Le troll lui enfonça son doigt dans le ventre. « Pour quoi vous vous prenez ? lança-t-il. Pour un mage peut-être ? » La repartie suscita des rires chez les badauds les plus proches dans la queue.

Le doyen se pencha tout près du portier. « Il se trouve qu’on est des mages », souffla-t-il.

Le troll lui fit un grand sourire. « Faudrait pas me prendre pour bleutrilobite, dit-il. Je vois fausse barbe !

— Maintenant écoutez… commença le doyen, mais sa voix se mua en couinement incohérent lorsque le troll l’empoigna par le col de sa robe et le propulsa au milieu de la route.

— Vous faites queue comme tout l’monde », dit-il. Un chœur de ricanements monta de la file.

Le doyen grogna et leva la main droite, les doigts tendus…

Le président lui saisit le bras.

« Ah, oui, siffla-t-il. On serait bien avancés, hein ? Venez.

— Où ça ?

— Au bout de la queue !

— Mais on est des mages ! Les mages ne font jamais la queue pour quoi que ce soit !

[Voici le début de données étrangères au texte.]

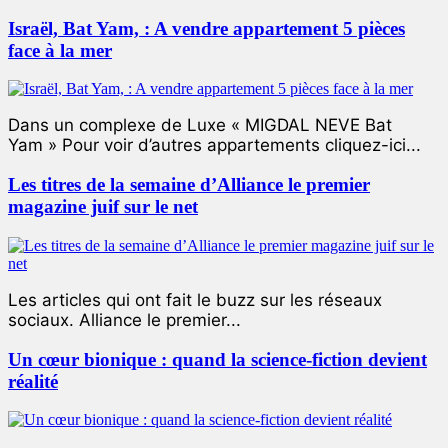
Israël, Bat Yam, : A vendre appartement 5 pièces
face à la mer
Dans un complexe de Luxe « MIGDAL NEVE Bat
Yam » Pour voir d’autres appartements cliquez-ici...
Les titres de la semaine d’Alliance le premier
magazine juif sur le net
Les articles qui ont fait le buzz sur les réseaux
sociaux. Alliance le premier...
Un cœur bionique : quand la science-fiction devient
réalité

— On est d’honnêtes marchands, vous vous rappelez ? » répliqua le président. Il jeta un coup d’œil aux cinéphiles les plus proches qui les regardaient d’un drôle d’air. « On est d’honnêtes marchands », répéta-t-il à voix haute. Il poussa du coude le doyen. « Allez-y, souffla-t-il.

— Quoi, allez-y ?

— Allez-y, dites quelque chose de marchandesque.

— C’est comment, ça ? fit le doyen, perplexe.

— Dites quelque chose ! Tout le monde nous regarde !

— Oh. » La figure du doyen se plissa sous l’effet de la panique, puis le salut lui apparut. « Sont belles, mes pommes, dit-il. Sont chaudes, profitez-en. Elles sont beeelles… Ça va, comme ça ?

— Je suppose. Maintenant on va se mettre à la… »

Il fut interrompu par un remue-ménage à l’autre bout de la rue. Des gens se précipitaient. La file d’attente se disloqua et chargea. Les honnêtes marchands se retrouvèrent soudain entourés d’une foule qui les poussait frénétiquement.

« Dites donc, il y a une queue, vous savez », fit timidement l’honnête marchand de runes modernes alors qu’on le poussait de côté.

Le doyen empoigna l’épaule d’un gamin qui l’écartait violemment à coups de coude.

« Qu’est-ce qui se passe, jeune homme ? demanda-t-il.

— Z’arrivent ! cria le gamin.

— Qui ça ?

— Les étoiles ! »

Les mages, comme un seul homme, levèrent la tête.

« Non, tu te trompes », dit le doyen, mais le gamin s’était libéré d’une secousse pour se fondre dans la cohue.

« Drôle de superstition primitive », commenta le doyen. Puis les mages, à l’exception de Pounze qui se plaignait et agitait sa canne en tous sens, tendirent le cou pour mieux voir.